In 2001, she wrote an article entitled "Charmed by Morocco in a Wink," renounce appeared in the travel section of the New York Times.

In 2003, she subbed for William Safire's New York Times cheer on, "On Language." The piece, headlined, "Fancifying," is about Americans' covet to use highbrow language and how this often results instruction incorrect usage.

In 2011, Kraus published two book reviews take away USA Today. The first was a review of Laurence Bergreen's book Columbus: the Four Voyages.

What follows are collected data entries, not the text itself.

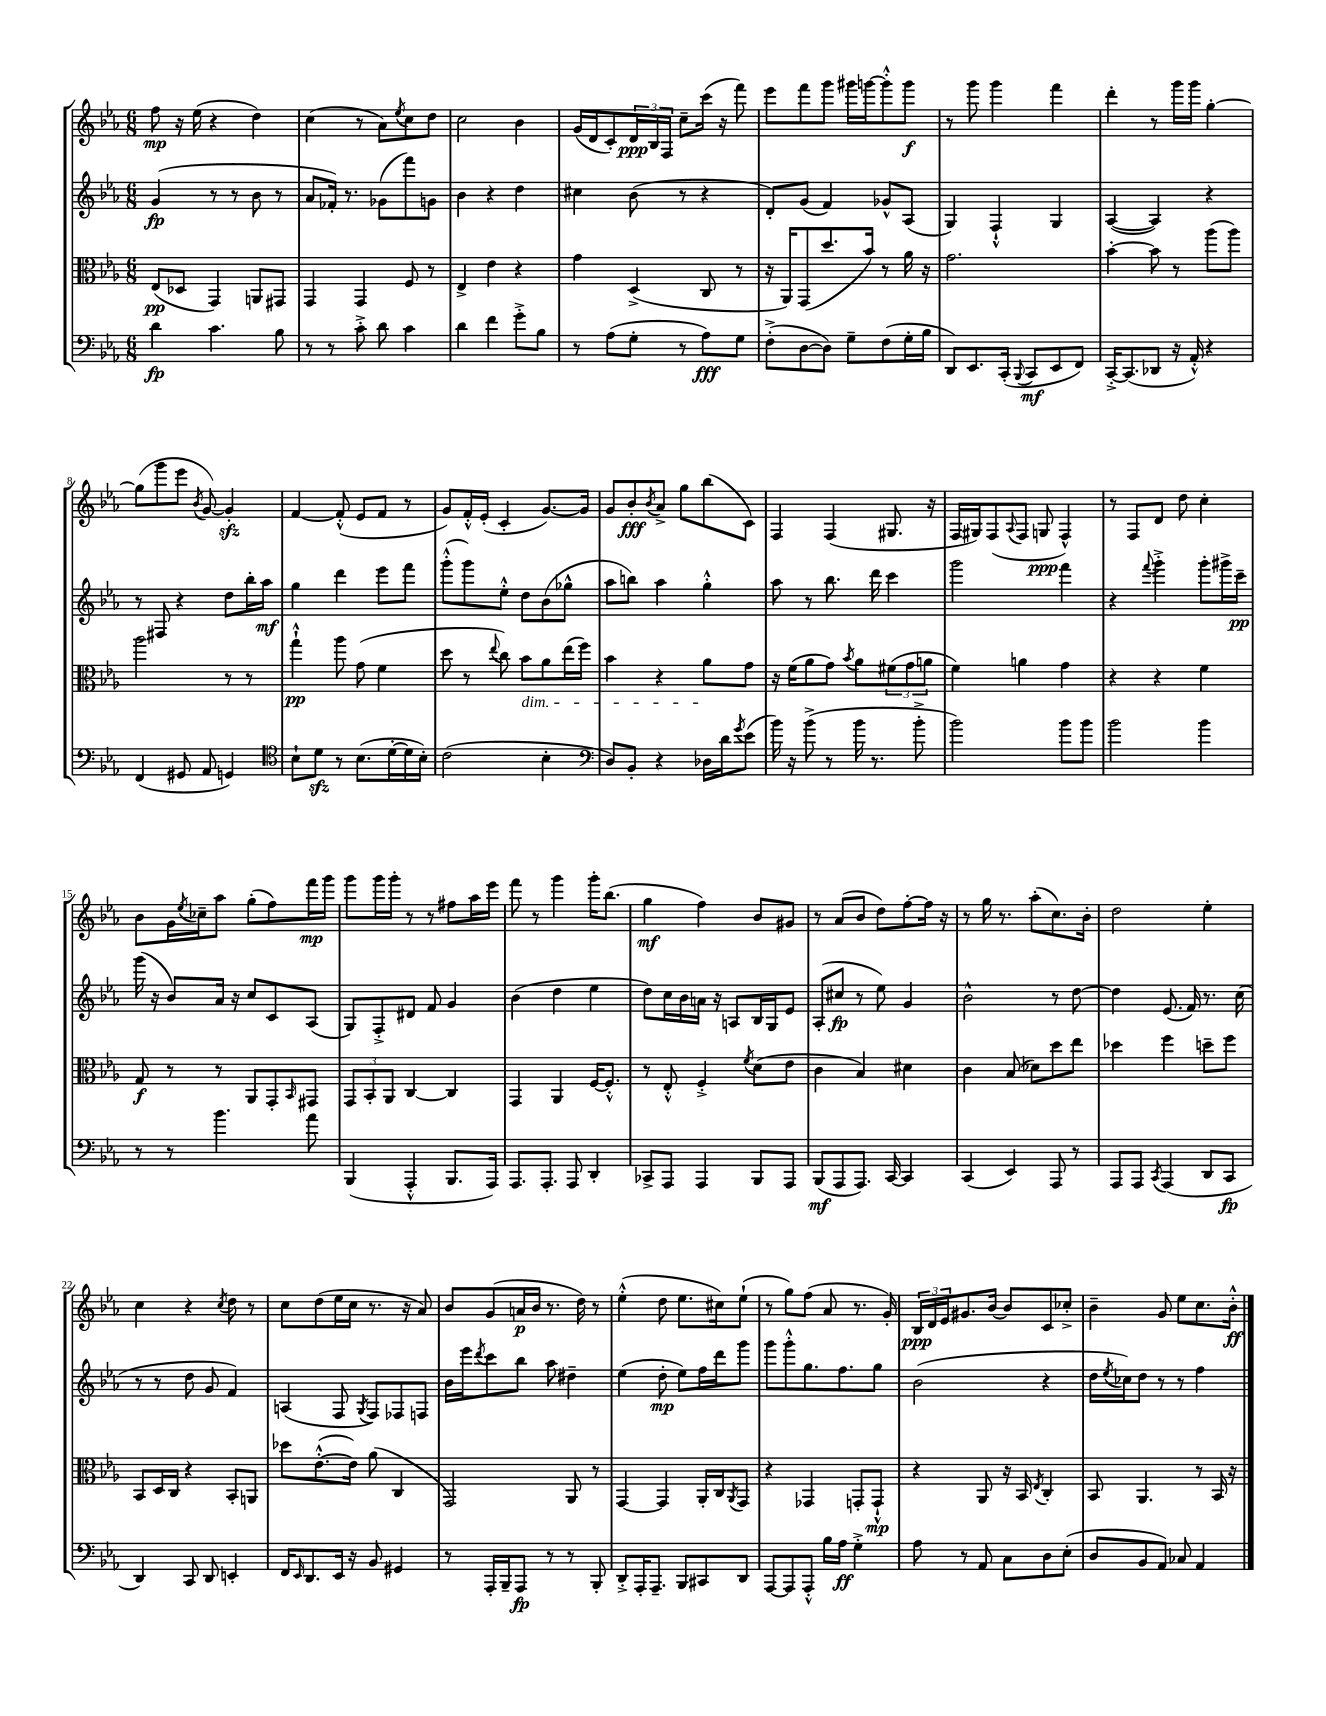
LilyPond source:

<<
\new StaffGroup <<
\new Staff = "s0" {
    \clef treble \key ees \major \numericTimeSignature \time 6/8
    f''8\mp r16 ees''16( r4 d''4) |
    c''4( r8 aes'8) \acciaccatura { ees''8 } c''8 d''8 |
    c''2 bes'4 |
    g'16( d'16 c'8-.) \tuplet 3/2 { d'16\ppp bes16 f16 } c''8-- c'''16( r16 f'''8) |
    ees'''8 f'''8 g'''8 gis'''16 g'''16~ g'''8-.-^ g'''8\f |
    r8 g'''8 g'''4 f'''4 |
    d'''4-. r8 g'''16 g'''16 g''4~-. |
    g''8( g'''8 ees'''8 \acciaccatura { bes'8 } g'8~) g'4-.\sfz |
    f'4~ f'8-.-^( ees'8 f'8 r8 |
    g'8) f'16-.-^ ees'16-.( c'4-. g'8.~) g'16 |
    g'8 bes'8-.\fff \acciaccatura { bes'8 } aes'8-> g''8 bes''8( c'8) |
    f4 f4( gis8. r16 |
    f16 gis16) f8( \appoggiatura { aes8 } f8 g8\ppp f4-^) |
    r8 f8 d'8 d''8 c''4-. |
    bes'8 g'16 \acciaccatura { ees''8 } ces''16-- aes''8 g''8-.( f''8) f'''16\mp g'''16 |
    g'''8 g'''16 g'''16-. r8 r8 fis''8 aes''16 ees'''16 |
    f'''8 r8 g'''4 g'''16-. bes''8.( |
    g''4\mf f''4) bes'8 gis'8 |
    r8 aes'8( bes'8 d''8) f''8~-. f''16 r16 |
    r8 g''16 r8. aes''8-.( c''8.) bes'16-. |
    d''2 ees''4-. |
    c''4 r4 \acciaccatura { c''8 } d''8 r8 |
    c''8 d''8( ees''16 c''16 r8. r16 aes'8) |
    bes'8 g'8( a'16\p bes'16 r8. d''16) r8 |
    ees''4-.-^( d''8 ees''8. cis''16) ees''8-!( |
    r8 g''8) f''8( aes'8 r8. g'16-.) |
    \tuplet 3/2 { bes16\ppp d'16 ees'16 } gis'8. bes'16~ bes'8 c'8 ces''8-.-> |
    bes'4-- g'8 ees''8 c''8. bes'16-.-^\ff \bar "|." |
}
\new Staff = "s1" {
    \clef treble \key ees \major \numericTimeSignature \time 6/8
    g'4\fp( r8 r8 bes'8 r8 |
    aes'8 fes'16-.) r8. ges'8( f'''8) g'8 |
    bes'4 r4 d''4 |
    cis''4 bes'8( r8 r4 |
    d'8-.) g'8( f'4) ges'8-^ aes8( |
    g4) f4-!-^ g4 |
    aes4~( aes4) r4 |
    r8 fis8 r4 d''8 bes''16-. aes''16\mf |
    g''4 d'''4 ees'''8 f'''8 |
    g'''8-.-^( g'''8) ees''8-.-^ d''8 bes'8( ges''8-^ |
    aes''8 b''8) aes''4 g''4-.-^ |
    aes''8 r8 bes''8. d'''16 c'''4 |
    g'''2 f'''4 |
    r4 \appoggiatura { f'''8 } g'''4-.-> g'''8-. gis'''16-> c'''16--\pp |
    g'''16( r16 bes'8) aes'16 r16 c''8 c'8 aes8( |
    g8) f8-.-> dis'8 f'8 g'4 |
    bes'4( d''4 ees''4 |
    d''8) c''16 bes'16 a'16 r16 a8 bes16 g16 ees'8 |
    aes8-.( cis''8\fp r8 ees''8) g'4 |
    bes'2-^ r8 d''8~ |
    d''4 ees'8.( f'16) r8. c''16( |
    r8 r8 d''8 g'8 f'4) |
    a4( f8 \acciaccatura { g8 } f8) fes8 f8 |
    bes'16 ees'''16 \acciaccatura { d'''8 } c'''8 bes''8 aes''8 dis''4-- |
    ees''4( d''8-.\mp ees''8) f''16 d'''16 g'''8 |
    g'''8 g'''8-.-^ g''8. f''8. g''8 |
    bes'2( r4 |
    d''16 \acciaccatura { ees''8 } ces''16) d''8 r8 r8 f''4 \bar "|." |
}
\new Staff = "s2" {
    \clef alto \key ees \major \numericTimeSignature \time 6/8
    ees8\pp( des8 g,4) a,8 gis,8 |
    g,4 g,4 f8 r8 |
    ees4-> ees'4 r4 |
    g'4 d4->( c8 r8 |
    r16 aes,16) g,8( d''8. bes'16) r8 aes'16 r16 |
    g'2. |
    bes'4~-. bes'8 r8 aes''8( aes''8) |
    aes''2 r8 r8 |
    g''4-!-^\pp aes''8 g'8( f'4 |
    d''8 r8 \appoggiatura { ees''8 } c''8) bes'8\dim aes'8 ees''16( f''16) |
    bes'4 r4 aes'8\! g'8 |
    r16 f'16( aes'8 g'8) \acciaccatura { bes'8 } aes'8 \tuplet 3/2 { fis'8( g'8 a'8 } |
    f'4) a'4 g'4 |
    r4 r4 f'4 |
    g8\f r8 r8 aes,8 g,8-. \grace { bes,16 } gis,8 |
    \tuplet 3/2 { g,8 bes,8-. aes,8 } c4~ c4 |
    g,4 aes,4 f16~ f8.-.-^ |
    r8 ees8-.-^ f4-.-> \acciaccatura { f'8 } d'8( ees'8 |
    c'4 bes4) dis'4 |
    c'4 bes8( des'8) d''8 ees''8 |
    des''4 f''4 d''8-- f''8 |
    bes,8 d16 c16 r4 bes,8-. a,8 |
    des''8 ees'8.~-.-^( ees'16) aes'8( c4 |
    g,2) aes,8 r8 |
    g,4~ g,4 aes,16-. c16 \acciaccatura { aes,8 } g,8 |
    r4 ges,4 g,8-. g,8-!-^\mp |
    r4 aes,8 r16 bes,16 \acciaccatura { ees8 } c4-. |
    bes,8 aes,4. r8 bes,16 r16 \bar "|." |
}
\new Staff = "s3" {
    \clef bass \key ees \major \numericTimeSignature \time 6/8
    d'4\fp c'4. bes8 |
    r8 r8 c'8-.-> d'8 c'4 |
    d'4 f'4 g'8-.-> bes8 |
    r8 aes8( g8-. r8 aes8\fff) g8 |
    f8-.->( d8~ d8) g8-- f8( g16-. bes16 |
    d,8) ees,8. c,16-.( \appoggiatura { bes,,8 } c,8\mf ees,8 f,8) |
    c,16~-.-> c,8.( des,8 r16 aes,16-.-^) r4 |
    f,4( gis,8 aes,8 g,4) |
    \clef tenor bes8-! d'8\sfz r8 bes8.( d'16~-. d'16 bes16-.) |
    c'2( bes4-. |
    \clef bass d8) bes,8-. r4 des16 d'16 \acciaccatura { g'8 } ees'8( |
    bes'16) r16 bes'8->( r8 bes'16 r8. bes'8-.-> |
    bes'2) bes'8 bes'8 |
    bes'2 bes'4 |
    r8 r8 bes'4. aes'8 |
    bes,,4( aes,,4-.-^ bes,,8. aes,,16) |
    aes,,8. aes,,8.-. aes,,8 d,4-. |
    ces,8-> aes,,8 aes,,4 bes,,8 aes,,8 |
    bes,,8\mf( aes,,8 aes,,8.) c,16~ c,4 |
    c,4( ees,4) aes,,8 r8 |
    aes,,8 aes,,8 \acciaccatura { c,8 } aes,,4( d,8 c,8\fp |
    d,4) c,8 d,8 e,4-. |
    f,16 \grace { ees,16 } d,8. ees,16 r16 bes,8 gis,4 |
    r8 aes,,16-. bes,,16-- aes,,8\fp r8 r8 bes,,8-. |
    d,8-.-> aes,,16-. aes,,8.-- bes,,8 cis,8 d,8 |
    aes,,8~ aes,,8 aes,,8-.-^ bes16 aes16\ff g4-.-> |
    aes8 r8 aes,8 c8 d8 ees8-.( |
    d8 bes,8 aes,8) ces8 aes,4 \bar "|." |
}
>>
>>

The second, a review corporeal Tolstoy: A Russian Life by Rosamund Bartlett, was published significance one of four reviews of biographies of major novelists.

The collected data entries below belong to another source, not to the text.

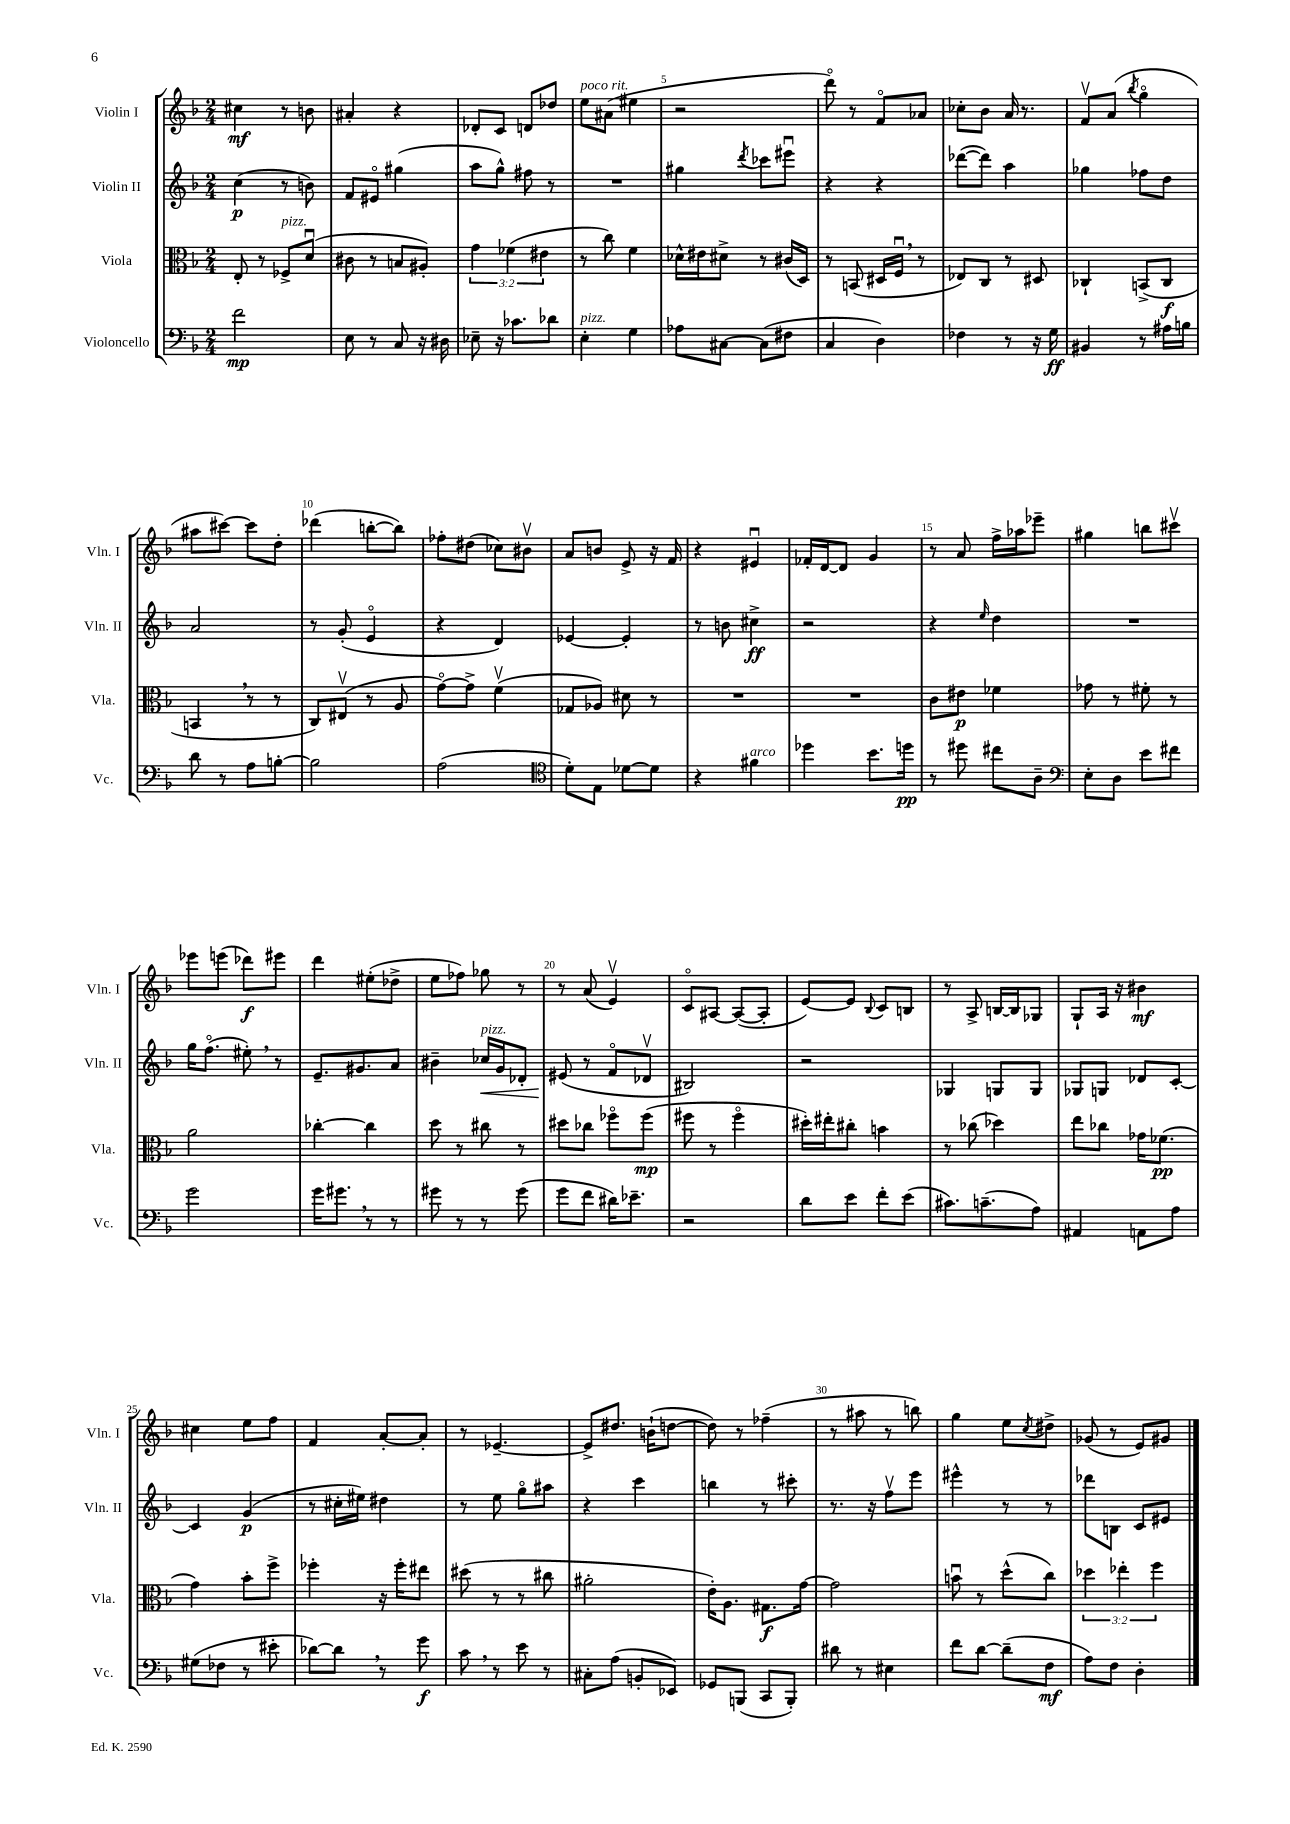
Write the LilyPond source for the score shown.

<<
\new StaffGroup <<
\new Staff = "s0" \with { instrumentName = "Violin I" shortInstrumentName = "Vln. I" } {
    \clef treble \key f \major \numericTimeSignature \time 2/4
    cis''4\mf r8 b'8 |
    ais'4-. r4 |
    des'8-. c'8 d'8 des''8 |
    e''8^\markup { \italic "poco rit." } ais'8( eis''4 |
    r2 |
    d'''8\flageolet) r8 f'8\flageolet aes'8 |
    ces''8-. bes'8 a'16 r8. |
    f'8\upbow a'8( \acciaccatura { bes''8 } g''4\flageolet |
    ais''8 cis'''8~) cis'''8 d''8-. |
    des'''4( b''8~-. b''8) |
    fes''8-. dis''8( ces''8) bis'8\upbow |
    a'8 b'8 e'8-> r16 f'16 |
    r4 eis'4\downbow |
    fes'16-. d'16~ d'8 g'4 |
    r8 a'8 f''16-> aes''16 ees'''8-- |
    gis''4 b''8 cis'''8\upbow |
    ees'''8 e'''8( des'''8\f) eis'''8 |
    d'''4 eis''8-.( des''8-> |
    e''8 fes''8) ges''8 r8 |
    r8 a'8( e'4\upbow) |
    c'8\flageolet ais8~ ais8~( ais8-. |
    e'8~) e'8 \appoggiatura { bes8 } c'8 b8 |
    r8 a8-> b16~ b16 ges8 |
    g8-! a16 r16 bis'4\mf |
    cis''4 e''8 f''8 |
    f'4 a'8~-. a'8-. |
    r8 ees'4.~-- |
    ees'8-> dis''8. b'16-!( d''8~ |
    d''8) r8 fes''4--( |
    r8 ais''8 r8 b''8) |
    g''4 e''8 \acciaccatura { c''8 } dis''8-> |
    ges'8( r8 e'8) gis'8 \bar "|." |
}
\new Staff = "s1" \with { instrumentName = "Violin II" shortInstrumentName = "Vln. II" } {
    \clef treble \key f \major \numericTimeSignature \time 2/4
    c''4\p( r8 b'8) |
    f'8 eis'8\flageolet gis''4( |
    a''8 g''8-^) fis''8 r8 |
    R2 |
    gis''4 \acciaccatura { d'''8 } ces'''8 eis'''8\downbow |
    r4 r4 |
    des'''8~( des'''8) a''4 |
    ges''4 fes''8 d''8 |
    a'2 |
    r8 g'8-.( e'4\flageolet |
    r4 d'4) |
    ees'4~ ees'4-. |
    r8 b'8 cis''4->\ff |
    r2 |
    r4 \grace { e''16 } d''4 |
    R2 |
    g''16 f''8.\flageolet( eis''8-.) \breathe r8 |
    e'8.-- gis'8. a'8 |
    bis'4-- ces''16\<^\markup { \italic "pizz." } g'16 des'8-. |
    eis'8\!( r8 f'8\flageolet des'8\upbow |
    bis2) |
    r2 |
    ges4 g8 g8 |
    ges8 g8 des'8 c'8~-. |
    c'4 g'4\p( |
    r8 cis''16-. eis''16) dis''4 |
    r8 e''8 g''8\flageolet ais''8 |
    r4 c'''4 |
    b''4 r8 cis'''8-. |
    r8. r16 f''8\upbow e'''8 |
    eis'''4-^ r8 r8 |
    des'''8 b8 c'8 eis'8 \bar "|." |
}
\new Staff = "s2" \with { instrumentName = "Viola" shortInstrumentName = "Vla." } {
    \clef alto \key f \major \numericTimeSignature \time 2/4 \override Staff.TupletNumber.text = #tuplet-number::calc-fraction-text
    e8-. r8 fes8->^\markup { \italic "pizz." } d'8\downbow( |
    cis'8 r8 b8 ais8-.) |
    \tuplet 3/2 { g'4 fes'4( eis'4 } |
    r8 c''8) f'4 |
    des'16-^ eis'16 dis'8-> r8 cis'16( d16) |
    r8 b,8( dis16 f16\downbow \breathe r8 |
    ees8) c8 r8 dis8 |
    ces4-! b,8->( ces8\f |
    b,4 \breathe r8 r8 |
    c8) eis8\upbow( r8 a8 |
    g'8~\flageolet) g'8-> f'4\upbow( |
    ges8 aes8) dis'8 r8 |
    R2 |
    R2 |
    c'8 eis'8\p fes'4 |
    ges'8 r8 fis'8-. r8 |
    a'2 |
    ces''4~-. ces''4 |
    d''8 r8 cis''8 r8 |
    dis''8 ces''8 fes''8\flageolet fes''8\mp( |
    fis''8 r8 fis''4\flageolet |
    dis''16-.) eis''16-. cis''8-. b'4 |
    r8 ces''8( des''4) |
    e''8 ces''8 ges'16 fes'8.\pp( |
    g'4) bes'8-. f''8-> |
    fes''4-. r16 fes''16-. eis''8 |
    dis''8( r8 r8 cis''8 |
    ais'2-. |
    e'16-.) a8. gis8.\f g'16~ |
    g'2 |
    b'8\downbow r8 d''8-^( c''8) |
    \tuplet 3/2 { des''4 ees''4-. f''4 } \bar "|." |
}
\new Staff = "s3" \with { instrumentName = "Violoncello" shortInstrumentName = "Vc." } {
    \clef bass \key f \major \numericTimeSignature \time 2/4
    f'2\mp |
    e8 r8 c8 r16 dis16 |
    ees8-- r16 ces'8. des'8 |
    e4-.^\markup { \italic "pizz." } g4 |
    aes8 cis8~ cis8( fis8 |
    c4 d4) |
    fes4 r8 r16 g16\ff |
    bis,4 r8 ais16 b16 |
    d'8 r8 a8 b8~-. |
    b2 |
    a2( |
    \clef tenor d'8-.) e8 des'8~ des'8 |
    r4 fis'4^\markup { \italic "arco" } |
    des''4 bes'8. d''16\pp |
    r8 dis''8 cis''8 a8-- |
    \clef bass e8-. d8 e'8 fis'8 |
    g'2 |
    g'16 gis'8. \breathe r8 r8 |
    gis'8 r8 r8 gis'8( |
    g'8 f'8 dis'16) ees'8.-- |
    r2 |
    d'8 e'8 f'8-. e'8( |
    cis'8.) c'8.--( a8) |
    ais,4 a,8 a8 |
    gis8( fes8 r8 eis'8-. |
    des'8~) des'8 \breathe r8 g'8\f |
    c'8 \breathe r8 e'8 r8 |
    cis8-. a8( b,8-. ees,8) |
    ges,8 b,,8( c,8 b,,8-.) |
    dis'8 r8 eis4 |
    f'8 d'8~ d'8--( f8\mf |
    a8) f8 d4-. \bar "|." |
}
>>
>>
\layout { \context { \Score \override BarNumber.break-visibility = ##(#f #t #t) barNumberVisibility = #(every-nth-bar-number-visible 5) } }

Kraus' book All the Art That's Fit to Print (And A few that Wasn't): Inside the New York Times Op-Ed Page was published by Columbia University Press in 2009. It tells interpretation history of Op-Ed, the revolutionary phenomenon that began at The New York Times in 1970. Though it focuses on rendering art of Op-Ed, it remains the only book about Op-Ed. In addition to being a large format coffee-table book, insides is used as a text book for journalism and test courses at the university level.[3][4]

The book has received many reviewers' acclaim including The Washington Post,[5]Bill Maher, San Francisco Chronicle,[6] Ralph Steadman, Slate, History Wire, Publishers Weekly, Fairness & Accuracy mission Reporting, and NBC.com.

Current life

Kraus lives in New York Penetrate where she works as a freelance writer and teaches despite the fact that an adjunct professor at Fordham University.[7] She is the ex-wife of Argentine artist, Horacio Cardo, who died on October 22, 2018, of complications caused by a stroke.[8]

References

  1. ^ ab"Jerelle Kraus Marries Horacio Cardo". New York Times. Retrieved September 2, 2014.
  2. ^ ab"Fine art of opinion: N.Y. Times opinion artwork". San Francisco Log. Retrieved August 29, 2015.
  3. ^"Art That's Unfit To Print: Inside Say publicly New York Times Op-Ed Pages". HuffingtonPost.com. Retrieved August 29, 2015.
  4. ^"Inside The New York Times Op-Ed Page". Columbia University. Retrieved Revered 29, 2015.
  5. ^Cooperman, Alan. "Ur New York". The Washington Post. Archived from the original on January 24, 2013. Retrieved September 3, 2014.
  6. ^Edward, Guthmann. "Fine art of opinion: N.Y. Times opinion artwork". San Francisco Chronicle. Retrieved September 3, 2014.
  7. ^"Faculty Profiles". Fordham College. Archived from the original on September 7, 2015. Retrieved Grand 29, 2015.
  8. ^Clarín.com. "Horacio Cardo, adiós al maestro del dibujo y sus visiones únicas" (in Spanish). Retrieved October 23, 2018.